Copy the entries below line for line, without changing anything.
:: EXTRACTED MATERIAL
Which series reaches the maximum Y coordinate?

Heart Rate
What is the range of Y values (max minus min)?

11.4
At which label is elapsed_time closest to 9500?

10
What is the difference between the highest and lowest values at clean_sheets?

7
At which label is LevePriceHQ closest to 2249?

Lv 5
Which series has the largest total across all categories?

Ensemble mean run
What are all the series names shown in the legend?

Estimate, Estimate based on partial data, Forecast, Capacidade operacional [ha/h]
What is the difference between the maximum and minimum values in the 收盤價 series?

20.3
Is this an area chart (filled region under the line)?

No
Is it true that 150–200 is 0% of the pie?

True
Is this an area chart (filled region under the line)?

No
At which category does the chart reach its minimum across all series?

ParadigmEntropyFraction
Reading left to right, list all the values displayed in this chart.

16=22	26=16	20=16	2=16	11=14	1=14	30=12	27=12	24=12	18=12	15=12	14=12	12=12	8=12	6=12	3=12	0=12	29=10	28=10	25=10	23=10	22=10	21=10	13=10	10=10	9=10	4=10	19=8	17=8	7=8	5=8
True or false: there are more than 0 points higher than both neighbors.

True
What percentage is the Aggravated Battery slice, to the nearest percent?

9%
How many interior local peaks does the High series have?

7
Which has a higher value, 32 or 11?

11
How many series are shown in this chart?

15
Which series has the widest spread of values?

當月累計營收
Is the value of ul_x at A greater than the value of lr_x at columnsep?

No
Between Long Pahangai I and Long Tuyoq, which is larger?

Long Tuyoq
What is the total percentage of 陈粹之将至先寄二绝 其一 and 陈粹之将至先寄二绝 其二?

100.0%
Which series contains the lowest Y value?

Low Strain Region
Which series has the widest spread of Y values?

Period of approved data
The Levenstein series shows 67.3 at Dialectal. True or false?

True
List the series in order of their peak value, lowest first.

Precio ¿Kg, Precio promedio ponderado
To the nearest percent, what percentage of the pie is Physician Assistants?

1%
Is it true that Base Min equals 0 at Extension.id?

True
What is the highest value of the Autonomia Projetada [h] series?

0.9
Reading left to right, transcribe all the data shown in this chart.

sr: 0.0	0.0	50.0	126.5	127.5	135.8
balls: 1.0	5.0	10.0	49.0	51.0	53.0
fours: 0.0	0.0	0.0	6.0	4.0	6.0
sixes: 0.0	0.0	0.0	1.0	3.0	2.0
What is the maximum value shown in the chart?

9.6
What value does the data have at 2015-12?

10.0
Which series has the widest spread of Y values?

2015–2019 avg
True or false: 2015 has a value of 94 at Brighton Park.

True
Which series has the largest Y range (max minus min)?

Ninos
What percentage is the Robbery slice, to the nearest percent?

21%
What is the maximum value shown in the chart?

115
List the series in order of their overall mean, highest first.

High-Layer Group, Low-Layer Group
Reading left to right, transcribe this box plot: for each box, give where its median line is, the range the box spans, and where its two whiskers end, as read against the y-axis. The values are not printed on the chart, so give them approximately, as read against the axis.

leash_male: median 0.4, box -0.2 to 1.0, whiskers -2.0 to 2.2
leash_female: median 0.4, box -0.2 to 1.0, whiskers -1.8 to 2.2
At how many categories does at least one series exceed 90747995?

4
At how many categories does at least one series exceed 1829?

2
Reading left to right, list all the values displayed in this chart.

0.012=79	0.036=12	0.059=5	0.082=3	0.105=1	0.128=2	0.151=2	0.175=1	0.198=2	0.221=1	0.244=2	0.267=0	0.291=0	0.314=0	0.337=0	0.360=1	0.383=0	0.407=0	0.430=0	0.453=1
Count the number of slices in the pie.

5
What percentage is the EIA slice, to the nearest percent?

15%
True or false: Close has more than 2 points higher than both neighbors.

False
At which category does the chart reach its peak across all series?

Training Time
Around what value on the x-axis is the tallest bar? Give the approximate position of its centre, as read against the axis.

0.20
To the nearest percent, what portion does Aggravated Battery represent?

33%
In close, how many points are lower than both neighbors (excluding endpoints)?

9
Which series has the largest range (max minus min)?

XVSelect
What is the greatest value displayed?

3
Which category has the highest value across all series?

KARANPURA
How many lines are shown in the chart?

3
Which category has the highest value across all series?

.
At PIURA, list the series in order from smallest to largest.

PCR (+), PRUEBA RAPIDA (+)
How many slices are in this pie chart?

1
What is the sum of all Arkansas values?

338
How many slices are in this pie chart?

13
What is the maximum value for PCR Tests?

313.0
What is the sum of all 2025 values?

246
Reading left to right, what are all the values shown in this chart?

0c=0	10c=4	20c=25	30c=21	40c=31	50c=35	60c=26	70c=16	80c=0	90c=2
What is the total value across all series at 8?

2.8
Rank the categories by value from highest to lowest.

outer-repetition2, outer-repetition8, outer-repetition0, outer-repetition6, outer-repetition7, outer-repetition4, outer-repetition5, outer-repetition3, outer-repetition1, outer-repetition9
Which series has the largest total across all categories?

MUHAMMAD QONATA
::::
_ANSWER SPACE_
Which series reaches the maximum Y coordinate?

Heart Rate
What is the range of Y values (max minus min)?

11.4
At which label is elapsed_time closest to 9500?

10
What is the difference between the highest and lowest values at clean_sheets?

7
At which label is LevePriceHQ closest to 2249?

Lv 5
Which series has the largest total across all categories?

Ensemble mean run
What are all the series names shown in the legend?

Estimate, Estimate based on partial data, Forecast, Capacidade operacional [ha/h]
What is the difference between the maximum and minimum values in the 收盤價 series?

20.3
Is this an area chart (filled region under the line)?

No
Is it true that 150–200 is 0% of the pie?

True
Is this an area chart (filled region under the line)?

No
At which category does the chart reach its minimum across all series?

ParadigmEntropyFraction
Reading left to right, list all the values displayed in this chart.

16=22	26=16	20=16	2=16	11=14	1=14	30=12	27=12	24=12	18=12	15=12	14=12	12=12	8=12	6=12	3=12	0=12	29=10	28=10	25=10	23=10	22=10	21=10	13=10	10=10	9=10	4=10	19=8	17=8	7=8	5=8
True or false: there are more than 0 points higher than both neighbors.

True
What percentage is the Aggravated Battery slice, to the nearest percent?

9%
How many interior local peaks does the High series have?

7
Which has a higher value, 32 or 11?

11
How many series are shown in this chart?

15
Which series has the widest spread of values?

當月累計營收
Is the value of ul_x at A greater than the value of lr_x at columnsep?

No
Between Long Pahangai I and Long Tuyoq, which is larger?

Long Tuyoq
What is the total percentage of 陈粹之将至先寄二绝 其一 and 陈粹之将至先寄二绝 其二?

100.0%
Which series contains the lowest Y value?

Low Strain Region
Which series has the widest spread of Y values?

Period of approved data
The Levenstein series shows 67.3 at Dialectal. True or false?

True
List the series in order of their peak value, lowest first.

Precio ¿Kg, Precio promedio ponderado
To the nearest percent, what percentage of the pie is Physician Assistants?

1%
Is it true that Base Min equals 0 at Extension.id?

True
What is the highest value of the Autonomia Projetada [h] series?

0.9
Reading left to right, transcribe all the data shown in this chart.

sr: 0.0	0.0	50.0	126.5	127.5	135.8
balls: 1.0	5.0	10.0	49.0	51.0	53.0
fours: 0.0	0.0	0.0	6.0	4.0	6.0
sixes: 0.0	0.0	0.0	1.0	3.0	2.0
What is the maximum value shown in the chart?

9.6
What value does the data have at 2015-12?

10.0
Which series has the widest spread of Y values?

2015–2019 avg
True or false: 2015 has a value of 94 at Brighton Park.

True
Which series has the largest Y range (max minus min)?

Ninos
What percentage is the Robbery slice, to the nearest percent?

21%
What is the maximum value shown in the chart?

115
List the series in order of their overall mean, highest first.

High-Layer Group, Low-Layer Group
Reading left to right, transcribe this box plot: for each box, give where its median line is, the range the box spans, and where its two whiskers end, as read against the y-axis. The values are not printed on the chart, so give them approximately, as read against the axis.

leash_male: median 0.4, box -0.2 to 1.0, whiskers -2.0 to 2.2
leash_female: median 0.4, box -0.2 to 1.0, whiskers -1.8 to 2.2
At how many categories does at least one series exceed 90747995?

4
At how many categories does at least one series exceed 1829?

2
Reading left to right, list all the values displayed in this chart.

0.012=79	0.036=12	0.059=5	0.082=3	0.105=1	0.128=2	0.151=2	0.175=1	0.198=2	0.221=1	0.244=2	0.267=0	0.291=0	0.314=0	0.337=0	0.360=1	0.383=0	0.407=0	0.430=0	0.453=1
Count the number of slices in the pie.

5
What percentage is the EIA slice, to the nearest percent?

15%
True or false: Close has more than 2 points higher than both neighbors.

False
At which category does the chart reach its peak across all series?

Training Time
Around what value on the x-axis is the tallest bar? Give the approximate position of its centre, as read against the axis.

0.20
To the nearest percent, what portion does Aggravated Battery represent?

33%
In close, how many points are lower than both neighbors (excluding endpoints)?

9
Which series has the largest range (max minus min)?

XVSelect
What is the greatest value displayed?

3
Which category has the highest value across all series?

KARANPURA
How many lines are shown in the chart?

3
Which category has the highest value across all series?

.
At PIURA, list the series in order from smallest to largest.

PCR (+), PRUEBA RAPIDA (+)
How many slices are in this pie chart?

1
What is the sum of all Arkansas values?

338
How many slices are in this pie chart?

13
What is the maximum value for PCR Tests?

313.0
What is the sum of all 2025 values?

246
Reading left to right, what are all the values shown in this chart?

0c=0	10c=4	20c=25	30c=21	40c=31	50c=35	60c=26	70c=16	80c=0	90c=2
What is the total value across all series at 8?

2.8
Rank the categories by value from highest to lowest.

outer-repetition2, outer-repetition8, outer-repetition0, outer-repetition6, outer-repetition7, outer-repetition4, outer-repetition5, outer-repetition3, outer-repetition1, outer-repetition9
Which series has the largest total across all categories?

MUHAMMAD QONATA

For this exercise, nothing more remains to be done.